Got on the road about 6am today. Having thought we might go North to Oklahoma before going on to Santa Fe, we instead decided to do some more of Texas, and I’m really glad we did. Our destination today was Alpine, a small town on the edge of the Big Bend National Park, which is probably not much smaller than Wales, and sits in a little rounded corner of SouthWest Texas, with the Rio Grande and Mexico just beyond.

Having made it out of San Antonio in good time we had a bit of a hold up via our first police pull-over. We had been told that with out-of-state plates we should expect this, though I had just kind of run an amber light and apparently I was doing a little over the speed limit as well (oops!). He was really nice though, never a hint that he was going to book me, however, he did inform us that the registration for the RV expired in May – three weeks before we even picked it up! He didn’t want to do anything about this, and he said that it would take a pretty mean cop who would do anything, but, that technically once we are back in California (where it is registered) we could be towed and impounded! There has been a growing snag list for El Monte RV rentals, various little annoyances like the microwave not working and shelves falling down, then they were totally useless with the cracked windscreen. But now this has really annoyed us and we can only hope that it doesn’t put a real downer on the California stretch. I’ll just have to not give a policeman any excuse to pull me over and hope that they don’t notice the little red sticker on the back which has the expiration date on it, and which in our minds has grown massive. Pen is really pissed about it, and is busy making plans for what our American friends might call a real shitstorm when we drop the RV off. To be honest, I just really want to get to LA with our means of transport and accommodation! Anyhow, nothing we can do for now, so we’ve tried to put it to the back of our minds.

So far nature has helped us along with this. After the first hundred miles this morning, through the border town of Del Ray (I say town, but only in the absence of an collective noun for nothingness.) After this things started to iprove visually, with the Amistrad State Park, reservoir and canyon, the countryside becoming more hilly until eventually we found ourselves inside one of those old Malboro ads – scrubby, hilly desert on either side and shimmering, almost mirage like tarmac extending off into the seemingly infinite distance. It was great. The Texas of the imagination, a big open lovely nothing. And hot. Oh my it’s hot. We were fine in the A/C van, but you could still feel the heat, whenever Pen opened the window to take pictures a 70 mph blast of hot air billowed about in the cab. Stopping for petrol certainly involved some perspiration, at one point I thought the diesel coming out of the pump might just spontaneously combust.

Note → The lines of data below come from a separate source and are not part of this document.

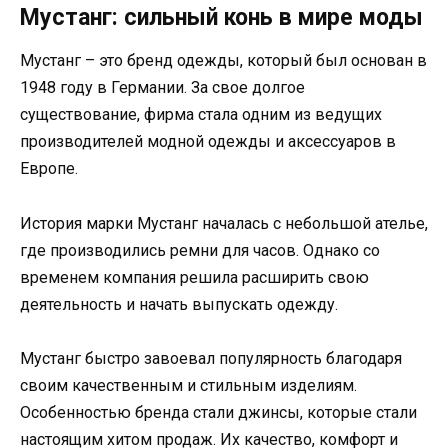
Мустанг: сильный конь в мире моды
Мустанг – это бренд одежды, который был основан в
1948 году в Германии. За свое долгое
существование, фирма стала одним из ведущих
производителей модной одежды и аксессуаров в
Европе.
История марки Мустанг началась с небольшой ателье,
где производились ремни для часов. Однако со
временем компания решила расширить свою
деятельность и начать выпускать одежду.
Мустанг быстро завоевал популярность благодаря
своим качественным и стильным изделиям.
Особенностью бренда стали джинсы, которые стали
настоящим хитом продаж. Их качество, комфорт и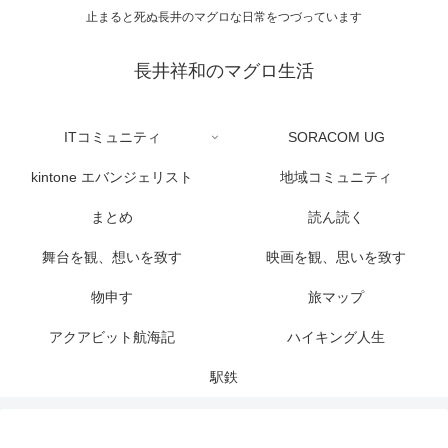
止まると死ぬ長井のマグロな日常をつづっています
長井祥和のマグロ生活
ITコミュニティ
SORACOM UG
kintone エバンジェリスト
地域コミュニティ
まとめ
読ん読く
舞台を観、想いを致す
映画を観、思いを致す
物申す
旅マップ
アクアビット航海記
ハイキング人生
駅鉄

Although we haven’t got within the boundaries of the National Park yet, we felt like as we progressed through the 2nd and 3rd hundred miles today that the land was preparing us for it, with the hills getting steeper, bigger, greater in number and more acutely at odds with the surrounding flatness. Six hours may sound like a long drive, but, as with most driving so far, it was not stressful at all. In fact today was about as relaxing as driving gets. Outside the 3 or 4 relatively more urbanised settlements we maybe saw 10 other cars – or lorries mostly – all morning.

I’m now sitting in the RV with the night closing in around us at about 9.30pm – and I think it will get proper dark out here in hill country. Our campsite is lovely, really nice people running it, and as this is our first non-urban campsite we feel like we’re doing the whole camping thing properly for the first time – all be it wrapped in an air conditioned, irrigated box!

Tired now so will describe our first afternoon’s adventures so other time, and, I finished the Great Gatsby so now Jack Kerouac awaits.

(some time later) just read first chapter of On the Road, have feeling that everything I write is going to feel like a pale imitation of it now. Bugger.